Sunday, 28 February 2010

Coercion, Prevention and the Nature of Autonomy

Recently there has been an interesting debate concerning the status of immigration controls between David Miller and Arash Abizadeh in the pages of the journal Political Theory. The debate involves a number of interlocking questions that are too involved to adequately summarize here but at the heart of it there is a dispute concerning whether it is correct to view immigration controls as being "coercive" with Abizadeh presenting them as not only being coercive but, as such, in violation of "autonomy" whilst Miller, by contrast, denies that they are intrinsically "coercive" and, hence, that they are in principle "coercive" (something Miller defends by distinguishing "coercion" from "prevention").

Rather than try to in any sense arbitrate between the positions in this dispute I would prefer instead to raise a question concerning the degree of agreement there is between the parties to it concerning the understanding of "coercion". Abizadeh explicitly follows a view of coercion that was first set out in the form he adopts by Robert Nozick and that understands coercion primarily as an imposition on the one who is coerced, viewing coercion primarily as an attack on autonomy that requires special justifications. On the basis of this view Abizadeh has motivated a view of the state that sees it as having to answer to a general demos beyond its own declared borders. In response Miller has presented a parallel view of coercion that sees it as imposing a negative on others whilst "prevention", by contrast, is something that simply blocks one's following a certain kind of path to one's end (but not the end itself or as such). So, for Miller, the analogue is that if someone refuses to marry you then they have not "coerced" you but merely prevented you as you can still marry but not the person in question. On these grounds Miller hopes to provide a basis for states not being answerable to an extensive demos for acts of prevention whilst still apparently accepting that "coercion", as such, does primarily have to be understood as a violation of autonomy that requires special justification.

I'm going to here leave aside the example over which the argument between Abizadeh and Miller is taking place, namely, the example of immigration controls. It is not that debate over the status and limit of them is not interesting but only that the question concerning the understanding of coercion and its relationship to autonomy is a conceptually prior question and that on this prior question the disputants seem to have a great deal of common ground.

The common ground is that the Nozickian paradigm of understanding "coercion" receives a lot of assent from both (despite Miller's central point being that the notion of it in Nozick is too broad). This is in the respect that both tend to see coercion as problematic in itself and in need of very special justification due to their joint commitment to a kind of liberal political philosophy that begins from the standpoint of the individual and relates to state intervention as something that is imposed on that individual and hence as always needing to be viewed in such a way that it requires specific justification.

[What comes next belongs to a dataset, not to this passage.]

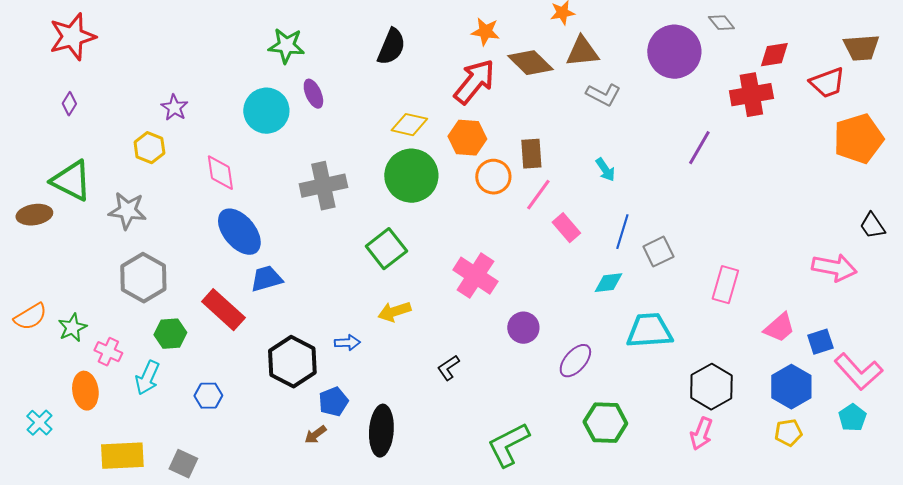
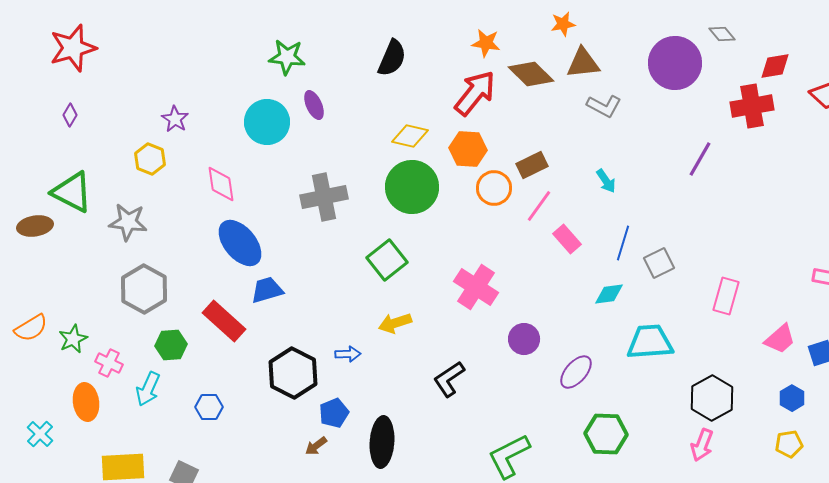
brown rectangle: (531, 154) -> (532, 165), turned 68
black L-shape: (448, 368) -> (449, 379), size x1.4
blue hexagon: (791, 387) -> (792, 398), size x0.6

A more republican understanding of the state does not begin by viewing it with suspicion due to a kind of pre-political commitment to "autonomy". This can be seen clearly in the case of Kant's view of coercion. Rather than start from a position that sees coercion as something entirely extrinsic to the status of the person and thus as compromising of "autonomy" Kant begins with a view of "external freedom" that sees it as a product of reciprocal interaction and mutuality.  Kant begins from a notion of universal law that is the basis of discussion of political freedom. So, Kant speaks about a "reciprocal relation of choice", and this leads him to a general account of right as "the sum of the conditions under which the choice of one can be united with the choice of another in accordance with a universal law of freedom" (Ak. 6: 230).

The formulation of this "universal law" defines the conditions of what I have elsewhere termed "effective choice", choice that can be exercised in such a way that there can be mutual interaction between individuals such that autonomy can be given content. So, rather than viewing autonomy as a "primitive" that is accepted as a pre-political value and then requiring special justification for any violation of it, Kant rather interprets "autonomy" in such a way that its effective existence is comprehended through the reciprocal operation of coercion. This is why the universal principle of right is formulated in the following manner:

"Any action is right if it can coexist with everyone's freedom in accordance with a universal law, or if on its maxim the freedom of choice of each can coexist with everyone's freedom in accordance with a universal law". (Ak. 6: 230)

So, any action that is capable of coexistence with the freedom of others would be an action that is right, and any attempt to restrict this action would be wrong but, similarly, if action is formulated in this way then the reference to coexistence is written into the social contract from the beginning, not added to it later in such a way as to always require additional justification. On this conception, then, right is intrinsically connected, as Kant explicitly states, with an authorization to use coercion so coercion is at the heart of right itself. In this respect whatever position one takes on the right of states to restrict immigration it cannot be correct to view this "coercive" act (if it is that) as one that requires some new element of justification to be added in to our understanding of the state as, rather, the state needs to be seen as the coercive enterprise that it is due to its being the basis of right.